Я нагнала его быстро. И, нагоняя, думала: «Ведь с ним вместе идти теперь придётся. Обогнать нехорошо же. И с Колей я идти не хочу. А что поделаешь?»
Поздоровались. Пошли, о чём-то обычном разговаривая. Он вдруг приостановился, огляделся.

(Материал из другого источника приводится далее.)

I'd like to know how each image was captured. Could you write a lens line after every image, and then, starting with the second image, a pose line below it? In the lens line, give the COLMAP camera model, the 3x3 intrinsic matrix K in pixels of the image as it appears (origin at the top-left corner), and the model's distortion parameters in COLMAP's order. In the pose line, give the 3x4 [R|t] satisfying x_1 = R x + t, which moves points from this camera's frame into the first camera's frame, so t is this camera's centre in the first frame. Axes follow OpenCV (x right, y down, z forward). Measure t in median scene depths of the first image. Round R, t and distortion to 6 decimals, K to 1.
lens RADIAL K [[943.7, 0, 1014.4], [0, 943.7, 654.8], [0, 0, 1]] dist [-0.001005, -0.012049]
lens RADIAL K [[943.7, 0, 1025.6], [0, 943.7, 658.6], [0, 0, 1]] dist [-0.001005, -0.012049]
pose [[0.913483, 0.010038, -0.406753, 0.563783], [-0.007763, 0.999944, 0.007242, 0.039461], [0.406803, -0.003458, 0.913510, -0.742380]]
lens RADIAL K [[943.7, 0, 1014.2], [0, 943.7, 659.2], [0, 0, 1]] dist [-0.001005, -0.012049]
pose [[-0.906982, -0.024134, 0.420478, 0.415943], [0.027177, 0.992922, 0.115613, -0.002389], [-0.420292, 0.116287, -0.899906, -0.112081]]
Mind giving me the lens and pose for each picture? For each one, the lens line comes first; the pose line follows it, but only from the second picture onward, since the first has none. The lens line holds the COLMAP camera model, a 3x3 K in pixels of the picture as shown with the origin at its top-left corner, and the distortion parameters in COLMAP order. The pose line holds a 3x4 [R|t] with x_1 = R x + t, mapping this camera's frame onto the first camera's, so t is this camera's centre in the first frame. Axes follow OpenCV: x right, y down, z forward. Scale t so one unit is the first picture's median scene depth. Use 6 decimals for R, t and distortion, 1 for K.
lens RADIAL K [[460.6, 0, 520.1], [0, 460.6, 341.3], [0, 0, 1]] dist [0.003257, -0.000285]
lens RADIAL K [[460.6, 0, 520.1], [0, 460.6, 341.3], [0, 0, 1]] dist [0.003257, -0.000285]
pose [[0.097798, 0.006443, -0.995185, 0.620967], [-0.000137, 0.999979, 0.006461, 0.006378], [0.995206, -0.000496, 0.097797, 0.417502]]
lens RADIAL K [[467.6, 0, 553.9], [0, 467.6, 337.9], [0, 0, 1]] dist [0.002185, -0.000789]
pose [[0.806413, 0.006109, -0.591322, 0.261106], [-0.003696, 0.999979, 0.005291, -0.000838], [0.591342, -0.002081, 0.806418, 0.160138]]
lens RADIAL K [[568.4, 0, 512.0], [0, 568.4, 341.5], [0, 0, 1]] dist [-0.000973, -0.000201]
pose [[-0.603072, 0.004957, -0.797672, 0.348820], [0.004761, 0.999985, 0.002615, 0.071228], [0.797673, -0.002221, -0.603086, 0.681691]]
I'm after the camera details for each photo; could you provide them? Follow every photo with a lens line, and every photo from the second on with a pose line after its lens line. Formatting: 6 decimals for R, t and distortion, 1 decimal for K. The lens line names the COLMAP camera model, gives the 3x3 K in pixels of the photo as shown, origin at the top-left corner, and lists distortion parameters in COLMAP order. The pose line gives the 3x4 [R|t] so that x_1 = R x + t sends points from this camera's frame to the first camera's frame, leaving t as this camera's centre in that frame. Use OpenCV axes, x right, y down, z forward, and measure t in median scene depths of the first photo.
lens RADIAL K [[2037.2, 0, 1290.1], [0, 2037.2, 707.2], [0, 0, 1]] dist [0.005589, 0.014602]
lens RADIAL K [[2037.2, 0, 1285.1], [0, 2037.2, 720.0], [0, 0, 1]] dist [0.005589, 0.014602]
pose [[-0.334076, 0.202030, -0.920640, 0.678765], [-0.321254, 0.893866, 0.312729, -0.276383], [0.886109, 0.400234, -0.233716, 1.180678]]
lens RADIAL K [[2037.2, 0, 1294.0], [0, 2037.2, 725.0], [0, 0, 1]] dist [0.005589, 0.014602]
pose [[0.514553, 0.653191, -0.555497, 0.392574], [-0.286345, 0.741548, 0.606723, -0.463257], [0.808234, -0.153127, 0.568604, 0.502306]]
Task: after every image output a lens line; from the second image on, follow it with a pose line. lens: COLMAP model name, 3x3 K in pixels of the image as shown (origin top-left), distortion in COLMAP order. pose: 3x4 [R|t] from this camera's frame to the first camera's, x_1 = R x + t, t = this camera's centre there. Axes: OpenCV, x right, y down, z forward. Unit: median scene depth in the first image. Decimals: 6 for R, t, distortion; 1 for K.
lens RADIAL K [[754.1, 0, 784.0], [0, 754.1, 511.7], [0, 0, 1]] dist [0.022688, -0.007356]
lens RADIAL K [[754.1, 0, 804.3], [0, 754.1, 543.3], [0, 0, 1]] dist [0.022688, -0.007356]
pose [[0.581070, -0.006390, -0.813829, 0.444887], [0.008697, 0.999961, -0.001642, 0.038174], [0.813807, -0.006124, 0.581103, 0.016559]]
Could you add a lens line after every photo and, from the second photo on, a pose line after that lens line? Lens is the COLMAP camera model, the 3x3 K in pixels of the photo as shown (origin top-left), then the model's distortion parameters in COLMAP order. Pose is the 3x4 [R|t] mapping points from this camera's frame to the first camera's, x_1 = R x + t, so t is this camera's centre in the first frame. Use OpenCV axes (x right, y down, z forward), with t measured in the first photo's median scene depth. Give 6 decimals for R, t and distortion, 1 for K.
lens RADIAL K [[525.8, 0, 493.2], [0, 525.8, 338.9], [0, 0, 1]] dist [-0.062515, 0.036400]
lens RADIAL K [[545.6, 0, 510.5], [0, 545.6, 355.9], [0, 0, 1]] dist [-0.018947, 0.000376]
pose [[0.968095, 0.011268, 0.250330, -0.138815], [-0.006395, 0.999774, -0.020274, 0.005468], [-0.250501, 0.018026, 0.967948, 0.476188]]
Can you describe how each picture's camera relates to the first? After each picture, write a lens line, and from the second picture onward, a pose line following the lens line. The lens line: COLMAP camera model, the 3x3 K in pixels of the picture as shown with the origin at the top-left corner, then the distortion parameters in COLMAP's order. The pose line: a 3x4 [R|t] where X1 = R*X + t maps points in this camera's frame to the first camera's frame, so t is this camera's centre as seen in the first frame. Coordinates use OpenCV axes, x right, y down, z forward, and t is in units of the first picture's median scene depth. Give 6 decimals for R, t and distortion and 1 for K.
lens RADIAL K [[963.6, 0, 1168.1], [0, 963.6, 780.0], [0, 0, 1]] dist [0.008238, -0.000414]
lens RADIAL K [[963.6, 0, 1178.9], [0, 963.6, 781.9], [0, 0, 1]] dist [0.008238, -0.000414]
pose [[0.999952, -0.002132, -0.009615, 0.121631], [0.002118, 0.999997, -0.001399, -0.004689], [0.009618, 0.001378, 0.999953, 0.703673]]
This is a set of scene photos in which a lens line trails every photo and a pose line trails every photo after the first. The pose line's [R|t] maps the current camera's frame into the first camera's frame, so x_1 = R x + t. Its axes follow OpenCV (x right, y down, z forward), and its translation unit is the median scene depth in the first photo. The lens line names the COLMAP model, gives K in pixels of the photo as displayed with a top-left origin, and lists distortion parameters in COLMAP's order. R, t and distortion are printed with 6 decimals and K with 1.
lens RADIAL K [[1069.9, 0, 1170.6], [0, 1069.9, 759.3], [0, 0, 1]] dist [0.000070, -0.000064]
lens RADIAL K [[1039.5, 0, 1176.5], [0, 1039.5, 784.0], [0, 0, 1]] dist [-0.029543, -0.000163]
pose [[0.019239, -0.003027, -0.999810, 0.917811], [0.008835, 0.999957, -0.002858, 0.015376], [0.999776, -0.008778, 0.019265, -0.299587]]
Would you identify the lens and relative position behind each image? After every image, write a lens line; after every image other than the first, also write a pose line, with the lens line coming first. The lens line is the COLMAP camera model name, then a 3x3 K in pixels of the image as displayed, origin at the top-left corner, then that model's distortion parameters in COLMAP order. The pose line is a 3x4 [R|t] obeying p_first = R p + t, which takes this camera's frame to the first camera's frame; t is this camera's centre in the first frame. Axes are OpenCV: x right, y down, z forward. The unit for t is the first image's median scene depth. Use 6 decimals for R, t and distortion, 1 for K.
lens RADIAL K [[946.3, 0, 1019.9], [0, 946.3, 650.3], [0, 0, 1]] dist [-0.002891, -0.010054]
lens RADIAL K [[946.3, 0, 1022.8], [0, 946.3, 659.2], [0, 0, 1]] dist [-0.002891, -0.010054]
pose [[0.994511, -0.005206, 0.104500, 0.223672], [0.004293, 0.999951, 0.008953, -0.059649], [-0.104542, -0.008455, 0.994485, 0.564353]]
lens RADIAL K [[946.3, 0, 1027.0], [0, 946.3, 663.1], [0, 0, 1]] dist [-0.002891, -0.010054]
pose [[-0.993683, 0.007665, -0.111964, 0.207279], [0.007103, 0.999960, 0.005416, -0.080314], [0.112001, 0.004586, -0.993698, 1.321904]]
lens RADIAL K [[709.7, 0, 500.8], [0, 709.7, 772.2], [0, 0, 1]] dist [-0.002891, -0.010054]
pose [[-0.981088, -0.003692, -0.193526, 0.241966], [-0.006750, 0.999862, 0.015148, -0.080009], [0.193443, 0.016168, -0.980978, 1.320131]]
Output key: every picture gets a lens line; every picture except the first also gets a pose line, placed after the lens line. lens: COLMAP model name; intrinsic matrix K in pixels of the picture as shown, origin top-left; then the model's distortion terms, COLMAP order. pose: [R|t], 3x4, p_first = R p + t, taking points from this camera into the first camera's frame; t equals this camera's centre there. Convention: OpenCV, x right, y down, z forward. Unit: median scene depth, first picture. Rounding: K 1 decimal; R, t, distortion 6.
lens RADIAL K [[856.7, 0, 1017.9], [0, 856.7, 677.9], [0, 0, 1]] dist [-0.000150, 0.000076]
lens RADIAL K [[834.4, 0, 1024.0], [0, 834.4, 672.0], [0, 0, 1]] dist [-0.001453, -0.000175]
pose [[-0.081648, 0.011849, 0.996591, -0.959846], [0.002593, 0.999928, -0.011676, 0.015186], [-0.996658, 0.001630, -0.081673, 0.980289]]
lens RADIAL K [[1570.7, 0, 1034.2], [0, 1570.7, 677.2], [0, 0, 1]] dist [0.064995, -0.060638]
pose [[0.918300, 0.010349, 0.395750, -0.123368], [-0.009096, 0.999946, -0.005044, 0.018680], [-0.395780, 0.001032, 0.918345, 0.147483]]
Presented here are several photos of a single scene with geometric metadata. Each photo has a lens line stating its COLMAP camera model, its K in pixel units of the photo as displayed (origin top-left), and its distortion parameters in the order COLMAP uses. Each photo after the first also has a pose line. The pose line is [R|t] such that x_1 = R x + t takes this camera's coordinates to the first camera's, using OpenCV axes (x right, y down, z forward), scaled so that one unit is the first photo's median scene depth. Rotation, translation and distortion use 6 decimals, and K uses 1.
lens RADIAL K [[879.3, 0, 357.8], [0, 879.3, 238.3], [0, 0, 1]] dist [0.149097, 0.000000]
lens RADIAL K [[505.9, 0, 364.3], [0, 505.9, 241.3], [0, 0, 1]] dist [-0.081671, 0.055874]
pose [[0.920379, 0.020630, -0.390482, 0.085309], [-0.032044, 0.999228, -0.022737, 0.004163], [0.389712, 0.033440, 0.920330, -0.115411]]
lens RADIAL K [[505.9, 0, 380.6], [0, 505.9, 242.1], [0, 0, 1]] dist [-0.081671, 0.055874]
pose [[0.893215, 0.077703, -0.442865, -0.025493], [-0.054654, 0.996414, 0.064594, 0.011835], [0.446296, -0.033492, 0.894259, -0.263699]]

– Хорошо, весна… Я хоть задышал теперь.
Снова пошли.
Он шёл молча и то глядел под ноги, то на меня косился. И вдруг заговорил сердито, дёргано, глотая слова:
– Ты думаешь, я не знаю, думаешь, всё равно мне? Вы думаете, все ж думают, что я, что не чую! Да мне всё равно, как вы, я же вижу, как вы, как ты, как бабы… А дело не в вас, то есть не это, хуже всего, как я, как я думаю! Как я о себе. Стыдно, оно так, да не в том беда. Жуть, как самому, как внутри мне! Теперь-то лучше, а раньше совсем!
Он остановился, я тоже.
– Я ж как хотел? Я как мужик хотел! Как мужик, понимаешь?!
Я молчала. Смотрела в землю.
– Устал я всю жизнь колдыбаться. По-хорошему стараешься же! Ты так, а тебя – вот эдак!
Он вывернул сжатой в кулак рукой.
– Ты так, а тебя снова – вот эдак!
Шумно выдохнул, утих.
Снова пошли мы.
– Я ведь тогда, перед Новым годом, как думал? Я Ольку домой забрать хотел. Так не отпустили её. Можно было б пособачиться да настоять, а я спасовал, уехал. А под самый уж под Новый-то год – такая тоска взяла, такая на самого себя злоба! Думаю, чего ж я всё нюнюсь, как баба? И на своём не настоял, вот один теперь сижу, в праздник. И чего-то посмотрел я на себя: вот как баба живу, как есть баба! Мыкаюсь с Олькой, да огород, да банки эти, запасы… На кой хрен это всё?